ACTIVITY: List each line of the records below that contains the word "half".

EXERCISE DATA:
◇ ◇ ◇ ◇

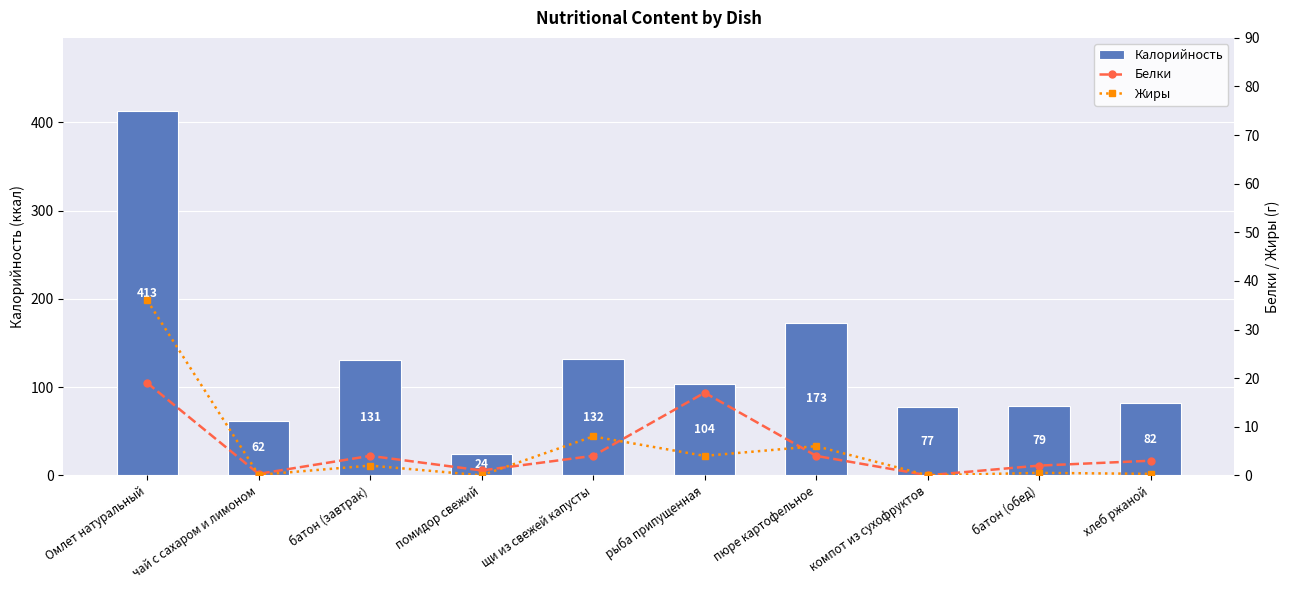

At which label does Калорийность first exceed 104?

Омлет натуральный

◇ ◇ ◇ ◇

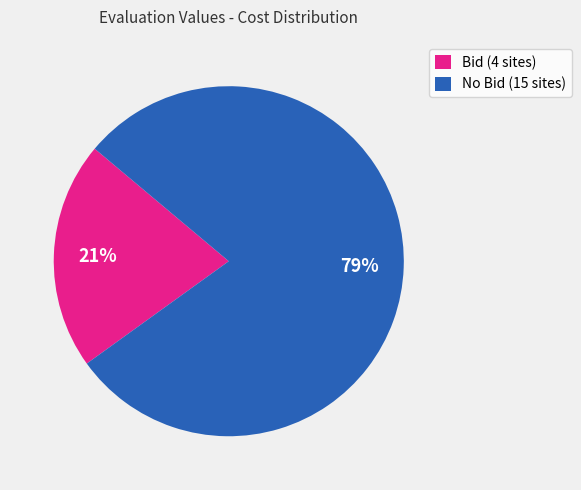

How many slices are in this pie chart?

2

◇ ◇ ◇ ◇

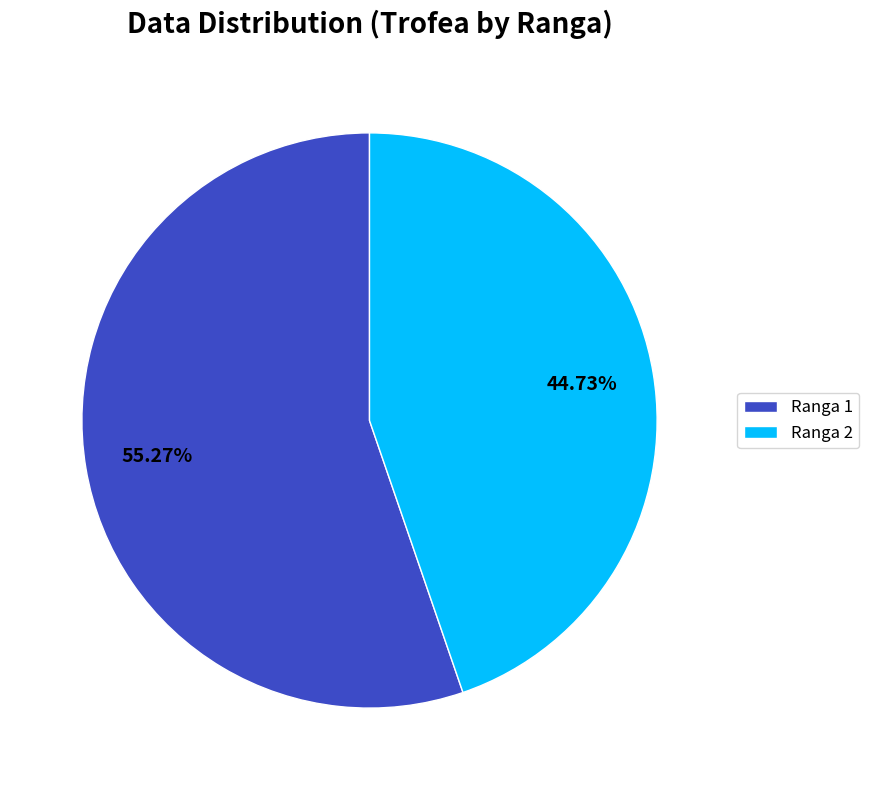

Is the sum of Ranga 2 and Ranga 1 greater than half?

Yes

◇ ◇ ◇ ◇

TASK SOLUTION:
Is the sum of Ranga 2 and Ranga 1 greater than half?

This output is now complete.